* _SUPPLIED RECORDS_
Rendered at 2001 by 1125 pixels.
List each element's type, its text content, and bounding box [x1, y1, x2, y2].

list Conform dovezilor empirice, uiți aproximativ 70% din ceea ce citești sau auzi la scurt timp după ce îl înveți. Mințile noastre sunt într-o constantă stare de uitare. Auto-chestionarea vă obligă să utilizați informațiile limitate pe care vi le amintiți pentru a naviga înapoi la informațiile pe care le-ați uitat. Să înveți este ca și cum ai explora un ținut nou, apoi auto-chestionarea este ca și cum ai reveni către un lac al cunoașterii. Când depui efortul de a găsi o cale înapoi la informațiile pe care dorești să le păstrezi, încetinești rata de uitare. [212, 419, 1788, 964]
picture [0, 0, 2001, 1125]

--

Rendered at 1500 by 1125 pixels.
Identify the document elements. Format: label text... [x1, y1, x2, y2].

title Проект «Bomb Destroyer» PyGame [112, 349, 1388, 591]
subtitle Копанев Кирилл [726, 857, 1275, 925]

* _PROBLEM_
What lines in the records above include the string "pixels"? Copy each one.

* _ANSWER SPACE_
Rendered at 2001 by 1125 pixels.
Rendered at 1500 by 1125 pixels.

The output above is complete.